__Supplied passage__.
As pop idol turned grandpa, he knows of what he speaks. “I think I’m less of a fantasist now. I think my lyrics are more about real things. I’ve lived more. So I’ve actually got more to write about. I don’t have to make it up so much.”

Does reality worry him? “I feel that we’ve got a lot of people trying to worry us. OK, so climate change is a big worry, but I think the worry is starting to work and people are starting to do something about it.

“The rise of repressive regimes ... that does worry me a bit. But I also have faith in youth and in humanity. And I think youth and humanity will win out.”

He sounds like he means it. Even back in the MTV days that launched a million fantasies, he insists he never felt pressured to make anything up for brand purposes.

“No, never … That’s called being self-conscious. Which to me is the absolute enemy of creativity. As soon as … you try to see yourself as other people do, then you lose your connection, because you’re really talking to yourself. Not to anybody else. I always thought that what I had to communicate was more important than the way I looked doing it.”

__Task A__. Please extract every line of the listing that contains the string "backup", treating uppercase and lowercase as different.
The interview excerpt above has no connection to the listing that follows.

__Material for this exercise__.
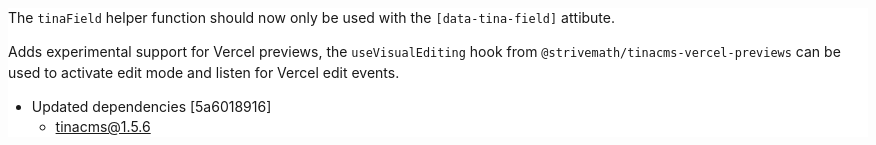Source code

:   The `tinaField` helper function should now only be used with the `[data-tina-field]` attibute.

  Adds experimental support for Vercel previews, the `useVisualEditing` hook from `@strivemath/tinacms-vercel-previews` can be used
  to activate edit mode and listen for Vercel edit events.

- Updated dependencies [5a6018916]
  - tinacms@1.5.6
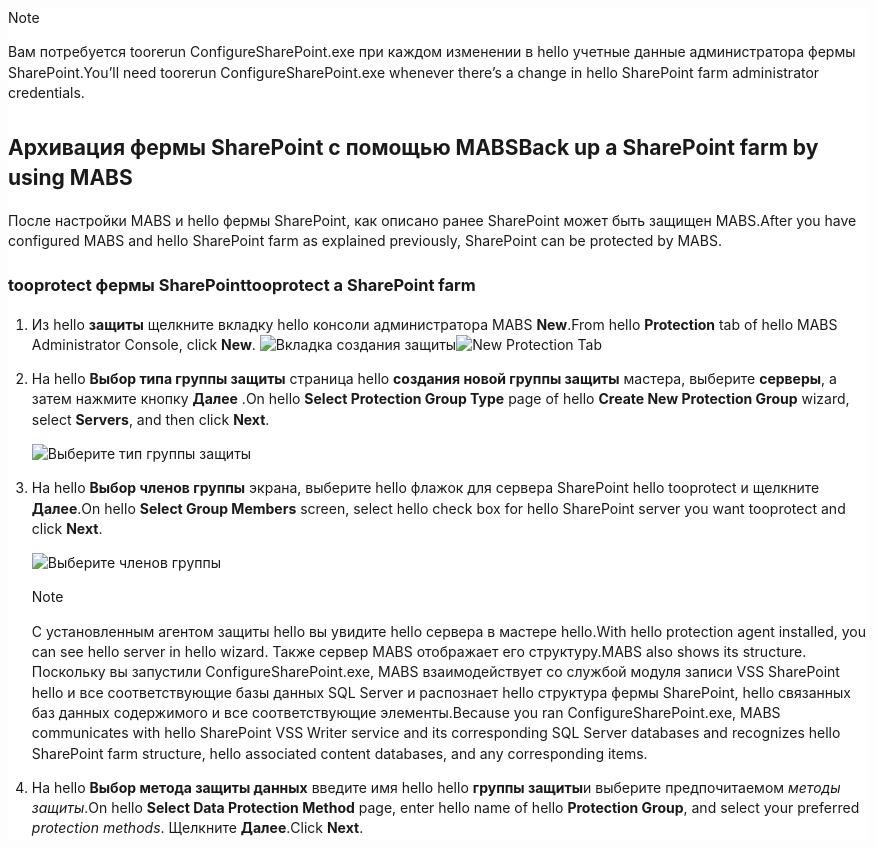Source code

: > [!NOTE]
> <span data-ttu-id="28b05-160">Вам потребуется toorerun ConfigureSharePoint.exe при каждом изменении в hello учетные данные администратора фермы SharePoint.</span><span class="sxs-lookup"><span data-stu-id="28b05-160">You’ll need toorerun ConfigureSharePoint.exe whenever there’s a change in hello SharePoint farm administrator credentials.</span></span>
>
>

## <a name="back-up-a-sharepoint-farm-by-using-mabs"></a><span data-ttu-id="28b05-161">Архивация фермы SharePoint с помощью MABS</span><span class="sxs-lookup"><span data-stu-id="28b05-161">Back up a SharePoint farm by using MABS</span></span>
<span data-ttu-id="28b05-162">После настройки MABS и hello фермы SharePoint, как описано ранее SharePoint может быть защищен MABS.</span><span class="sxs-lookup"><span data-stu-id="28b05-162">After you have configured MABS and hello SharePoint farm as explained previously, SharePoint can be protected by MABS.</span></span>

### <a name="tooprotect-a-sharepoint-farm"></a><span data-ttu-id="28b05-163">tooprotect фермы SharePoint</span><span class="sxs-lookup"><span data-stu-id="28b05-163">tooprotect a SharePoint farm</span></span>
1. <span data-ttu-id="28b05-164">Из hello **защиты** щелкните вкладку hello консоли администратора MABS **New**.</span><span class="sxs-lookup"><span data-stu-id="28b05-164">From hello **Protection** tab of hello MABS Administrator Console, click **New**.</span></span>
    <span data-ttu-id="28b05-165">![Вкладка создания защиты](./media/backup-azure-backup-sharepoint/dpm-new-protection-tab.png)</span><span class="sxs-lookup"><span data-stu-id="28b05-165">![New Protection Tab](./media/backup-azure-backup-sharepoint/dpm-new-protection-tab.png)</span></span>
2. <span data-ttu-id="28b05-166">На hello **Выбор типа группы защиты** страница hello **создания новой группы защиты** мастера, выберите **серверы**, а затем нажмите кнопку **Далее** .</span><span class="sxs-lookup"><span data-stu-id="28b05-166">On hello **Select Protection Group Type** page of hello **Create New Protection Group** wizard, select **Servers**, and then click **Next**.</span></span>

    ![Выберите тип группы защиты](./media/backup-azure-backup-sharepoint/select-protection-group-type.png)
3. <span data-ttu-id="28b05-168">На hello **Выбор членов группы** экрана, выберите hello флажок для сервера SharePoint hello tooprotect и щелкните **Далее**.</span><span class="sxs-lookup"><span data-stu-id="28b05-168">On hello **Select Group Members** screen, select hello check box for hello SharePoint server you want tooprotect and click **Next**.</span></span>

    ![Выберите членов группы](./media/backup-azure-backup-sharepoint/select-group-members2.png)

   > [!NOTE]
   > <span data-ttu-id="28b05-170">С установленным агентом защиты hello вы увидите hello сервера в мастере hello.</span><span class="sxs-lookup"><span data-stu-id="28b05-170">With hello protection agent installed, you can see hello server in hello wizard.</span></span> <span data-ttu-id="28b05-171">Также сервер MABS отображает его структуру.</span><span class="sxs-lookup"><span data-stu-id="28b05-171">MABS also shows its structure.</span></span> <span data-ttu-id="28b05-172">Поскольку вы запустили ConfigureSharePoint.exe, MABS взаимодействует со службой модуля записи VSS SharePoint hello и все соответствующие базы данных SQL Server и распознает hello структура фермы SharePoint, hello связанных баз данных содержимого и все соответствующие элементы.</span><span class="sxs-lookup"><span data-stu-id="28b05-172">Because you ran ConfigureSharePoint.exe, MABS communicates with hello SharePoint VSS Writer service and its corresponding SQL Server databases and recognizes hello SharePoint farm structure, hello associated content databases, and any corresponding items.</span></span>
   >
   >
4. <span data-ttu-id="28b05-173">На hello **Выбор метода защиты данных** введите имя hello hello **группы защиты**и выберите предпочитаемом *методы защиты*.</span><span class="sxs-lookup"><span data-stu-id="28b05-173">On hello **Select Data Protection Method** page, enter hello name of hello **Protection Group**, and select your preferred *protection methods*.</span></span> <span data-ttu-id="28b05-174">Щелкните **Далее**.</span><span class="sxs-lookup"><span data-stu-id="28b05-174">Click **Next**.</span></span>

...

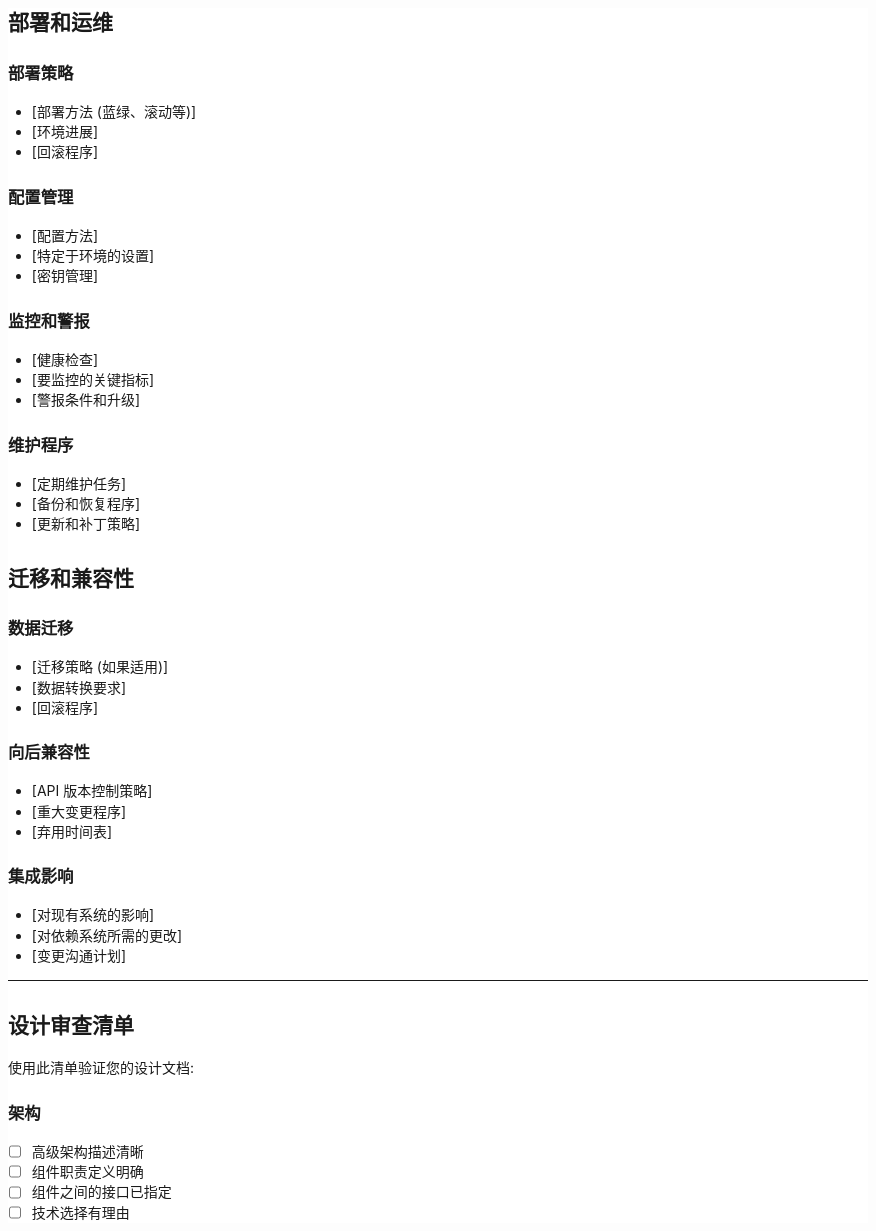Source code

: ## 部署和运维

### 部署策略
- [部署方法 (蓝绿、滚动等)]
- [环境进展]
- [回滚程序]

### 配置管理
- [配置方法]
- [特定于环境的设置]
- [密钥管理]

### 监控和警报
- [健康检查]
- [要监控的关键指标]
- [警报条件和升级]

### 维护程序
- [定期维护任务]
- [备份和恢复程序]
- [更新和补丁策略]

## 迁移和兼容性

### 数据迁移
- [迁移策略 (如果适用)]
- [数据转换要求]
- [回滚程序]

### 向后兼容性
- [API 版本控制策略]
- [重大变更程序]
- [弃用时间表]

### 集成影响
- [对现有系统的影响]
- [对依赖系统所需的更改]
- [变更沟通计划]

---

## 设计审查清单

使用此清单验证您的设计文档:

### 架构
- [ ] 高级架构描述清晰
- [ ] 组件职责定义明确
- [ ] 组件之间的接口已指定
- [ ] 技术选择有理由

__Task B__. Resume the interview excerpt with the former pop idol, picking up right after its final sentence.

__Task answer A__.
    <span data-ttu-id="28b05-165">![Вкладка создания защиты](./media/backup-azure-backup-sharepoint/dpm-new-protection-tab.png)</span><span class="sxs-lookup"><span data-stu-id="28b05-165">![New Protection Tab](./media/backup-azure-backup-sharepoint/dpm-new-protection-tab.png)</span></span>
    ![Выберите тип группы защиты](./media/backup-azure-backup-sharepoint/select-protection-group-type.png)
    ![Выберите членов группы](./media/backup-azure-backup-sharepoint/select-group-members2.png)

__Task answer B__.
It’s a big statement for a man who always looked so great. The yachting lark of Rio and the Mad Max vibe of Wild Boys helped set the pace for pop video in the ’80s. Invisible furthers the band’s futuristic reputation as the first video made by artificial intelligence.

It’s a bit rubbish, frankly, compared to the intelligence that designed the music video to Girl Panic! in 2011 (directed by Jonas Akerlund, styled by Dolce & Gabbana). A brilliant satire of pop excess, it features Duran Duran played by supermodels with the band as music journalists asking sycophantic questions.

“You have had some truly shocking reviews over your career,” Rhodes tells himself, played by Eva Herzigova. “Damn,” she enthuses. “I’d love to read all of those.”

“We really do love music,” Le Bon concludes. “It’s a lifelong passion. And I think we’ve been getting better at it. It’s much easier for us to figure out which are the good ideas and which ones aren’t so good. So we spend less time working on stuff that’s not going to make it onto the album. Which is more time to play with your dog and your grandchildren.”